Show only those lines of the entries where the string "personalizadas" is found.

Segment Start: The data

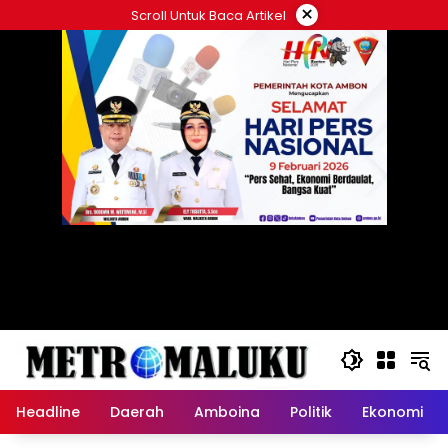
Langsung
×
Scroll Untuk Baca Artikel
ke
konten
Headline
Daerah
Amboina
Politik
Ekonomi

Segment End: The data
Segment Start: The data

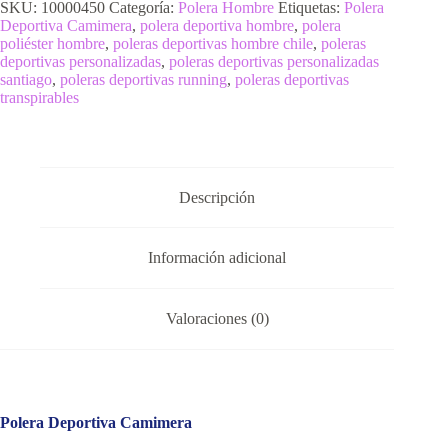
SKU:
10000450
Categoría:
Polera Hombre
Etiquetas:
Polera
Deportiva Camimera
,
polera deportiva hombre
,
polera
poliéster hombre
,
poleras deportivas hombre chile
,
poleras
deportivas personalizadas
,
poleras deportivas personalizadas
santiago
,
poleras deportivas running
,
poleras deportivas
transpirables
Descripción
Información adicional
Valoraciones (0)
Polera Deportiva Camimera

Segment End: The data

Written solution —
deportivas personalizadas
poleras deportivas personalizadas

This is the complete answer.